[[ GIVEN DATA open ]]

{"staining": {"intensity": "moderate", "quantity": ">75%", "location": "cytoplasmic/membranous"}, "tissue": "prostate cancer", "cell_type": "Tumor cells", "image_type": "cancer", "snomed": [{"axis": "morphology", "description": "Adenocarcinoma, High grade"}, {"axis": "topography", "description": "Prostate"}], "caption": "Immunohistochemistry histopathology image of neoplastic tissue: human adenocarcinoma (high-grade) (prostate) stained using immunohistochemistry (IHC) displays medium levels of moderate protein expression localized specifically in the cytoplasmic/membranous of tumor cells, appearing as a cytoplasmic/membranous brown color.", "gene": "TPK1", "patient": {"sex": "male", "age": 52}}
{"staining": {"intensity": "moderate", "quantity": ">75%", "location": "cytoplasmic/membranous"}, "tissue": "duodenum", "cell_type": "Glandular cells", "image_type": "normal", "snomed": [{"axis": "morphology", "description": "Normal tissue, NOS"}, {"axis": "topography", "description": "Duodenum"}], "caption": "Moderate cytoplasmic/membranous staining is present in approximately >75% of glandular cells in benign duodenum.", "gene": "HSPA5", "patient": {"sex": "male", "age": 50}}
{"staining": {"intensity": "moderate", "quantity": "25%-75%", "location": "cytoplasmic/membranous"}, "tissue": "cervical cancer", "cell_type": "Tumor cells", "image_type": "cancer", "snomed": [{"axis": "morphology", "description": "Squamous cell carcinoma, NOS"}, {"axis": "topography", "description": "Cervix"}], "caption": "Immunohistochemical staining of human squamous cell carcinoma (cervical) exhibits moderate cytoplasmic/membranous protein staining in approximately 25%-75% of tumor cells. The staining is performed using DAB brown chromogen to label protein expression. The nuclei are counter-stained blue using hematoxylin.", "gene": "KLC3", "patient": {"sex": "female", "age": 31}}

[[ GIVEN DATA closed ]]

## EXERCISE GOAL
Could you return, word for word, only the lines running from the first line of the material above to the line that contains "cytoplasmic/membranous staining is", inclusive?

## OUTPUT FOR THIS TASK
{"staining": {"intensity": "moderate", "quantity": ">75%", "location": "cytoplasmic/membranous"}, "tissue": "prostate cancer", "cell_type": "Tumor cells", "image_type": "cancer", "snomed": [{"axis": "morphology", "description": "Adenocarcinoma, High grade"}, {"axis": "topography", "description": "Prostate"}], "caption": "Immunohistochemistry histopathology image of neoplastic tissue: human adenocarcinoma (high-grade) (prostate) stained using immunohistochemistry (IHC) displays medium levels of moderate protein expression localized specifically in the cytoplasmic/membranous of tumor cells, appearing as a cytoplasmic/membranous brown color.", "gene": "TPK1", "patient": {"sex": "male", "age": 52}}
{"staining": {"intensity": "moderate", "quantity": ">75%", "location": "cytoplasmic/membranous"}, "tissue": "duodenum", "cell_type": "Glandular cells", "image_type": "normal", "snomed": [{"axis": "morphology", "description": "Normal tissue, NOS"}, {"axis": "topography", "description": "Duodenum"}], "caption": "Moderate cytoplasmic/membranous staining is present in approximately >75% of glandular cells in benign duodenum.", "gene": "HSPA5", "patient": {"sex": "male", "age": 50}}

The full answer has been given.